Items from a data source

━━━━━━

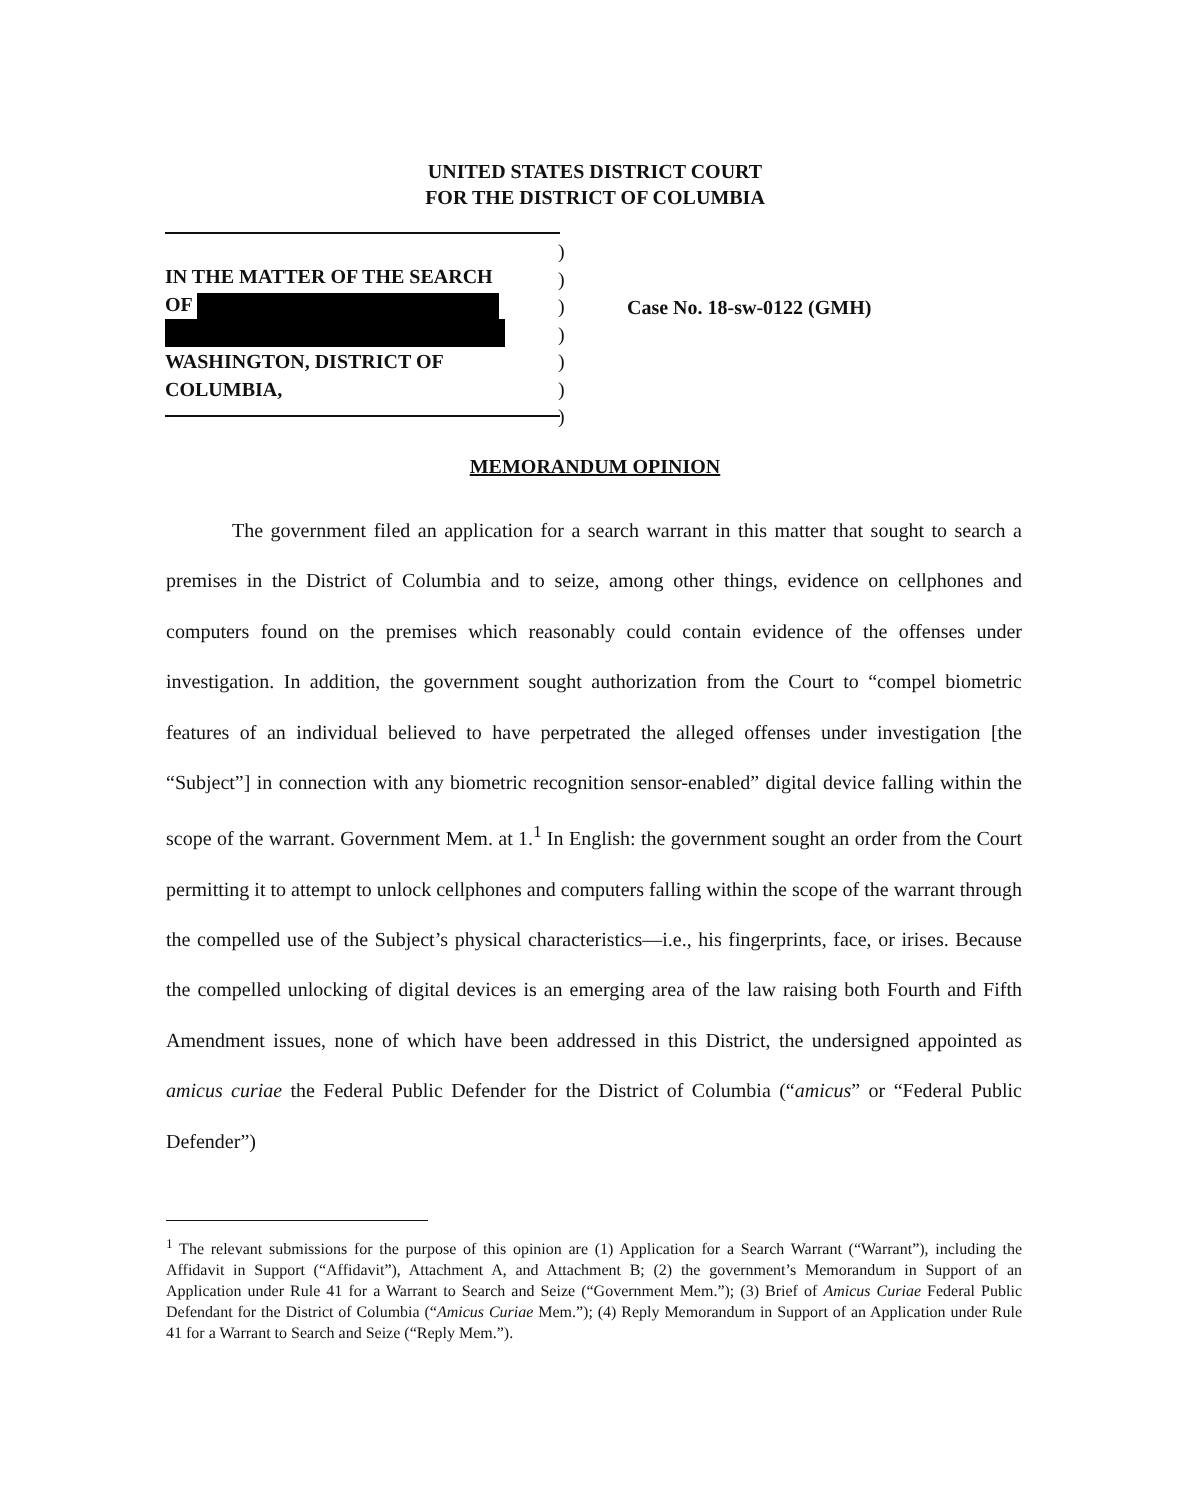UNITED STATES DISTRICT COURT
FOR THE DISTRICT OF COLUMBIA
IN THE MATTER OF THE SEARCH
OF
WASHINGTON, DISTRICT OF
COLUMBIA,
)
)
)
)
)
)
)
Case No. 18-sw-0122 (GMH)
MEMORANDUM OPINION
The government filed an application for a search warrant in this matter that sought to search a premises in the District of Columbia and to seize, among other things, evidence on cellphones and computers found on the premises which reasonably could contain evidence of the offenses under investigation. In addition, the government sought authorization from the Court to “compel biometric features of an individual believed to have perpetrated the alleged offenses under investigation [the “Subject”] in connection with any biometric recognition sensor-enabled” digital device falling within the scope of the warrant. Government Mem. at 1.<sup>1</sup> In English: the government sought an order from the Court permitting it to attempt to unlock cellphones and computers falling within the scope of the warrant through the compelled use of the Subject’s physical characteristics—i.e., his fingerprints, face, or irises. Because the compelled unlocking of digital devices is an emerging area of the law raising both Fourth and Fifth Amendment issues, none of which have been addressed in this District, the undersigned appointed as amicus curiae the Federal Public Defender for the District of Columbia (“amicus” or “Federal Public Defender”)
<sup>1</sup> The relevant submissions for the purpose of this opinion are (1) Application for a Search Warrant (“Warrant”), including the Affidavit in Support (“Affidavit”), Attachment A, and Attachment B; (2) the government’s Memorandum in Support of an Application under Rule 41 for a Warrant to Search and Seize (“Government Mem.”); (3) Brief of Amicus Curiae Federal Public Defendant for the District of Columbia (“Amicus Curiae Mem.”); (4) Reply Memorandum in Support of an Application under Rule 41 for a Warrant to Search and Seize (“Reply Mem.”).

━━━━━━

#### [Exercise details]
In the entries above, find each line that has the word "under". Copy it.

#### [Response for this exercise]
The government filed an application for a search warrant in this matter that sought to search a premises in the District of Columbia and to seize, among other things, evidence on cellphones and computers found on the premises which reasonably could contain evidence of the offenses under investigation. In addition, the government sought authorization from the Court to “compel biometric features of an individual believed to have perpetrated the alleged offenses under investigation [the “Subject”] in connection with any biometric recognition sensor-enabled” digital device falling within the scope of the warrant. Government Mem. at 1.<sup>1</sup> In English: the government sought an order from the Court permitting it to attempt to unlock cellphones and computers falling within the scope of the warrant through the compelled use of the Subject’s physical characteristics—i.e., his fingerprints, face, or irises. Because the compelled unlocking of digital devices is an emerging area of the law raising both Fourth and Fifth Amendment issues, none of which have been addressed in this District, the undersigned appointed as amicus curiae the Federal Public Defender for the District of Columbia (“amicus” or “Federal Public Defender”)
<sup>1</sup> The relevant submissions for the purpose of this opinion are (1) Application for a Search Warrant (“Warrant”), including the Affidavit in Support (“Affidavit”), Attachment A, and Attachment B; (2) the government’s Memorandum in Support of an Application under Rule 41 for a Warrant to Search and Seize (“Government Mem.”); (3) Brief of Amicus Curiae Federal Public Defendant for the District of Columbia (“Amicus Curiae Mem.”); (4) Reply Memorandum in Support of an Application under Rule 41 for a Warrant to Search and Seize (“Reply Mem.”).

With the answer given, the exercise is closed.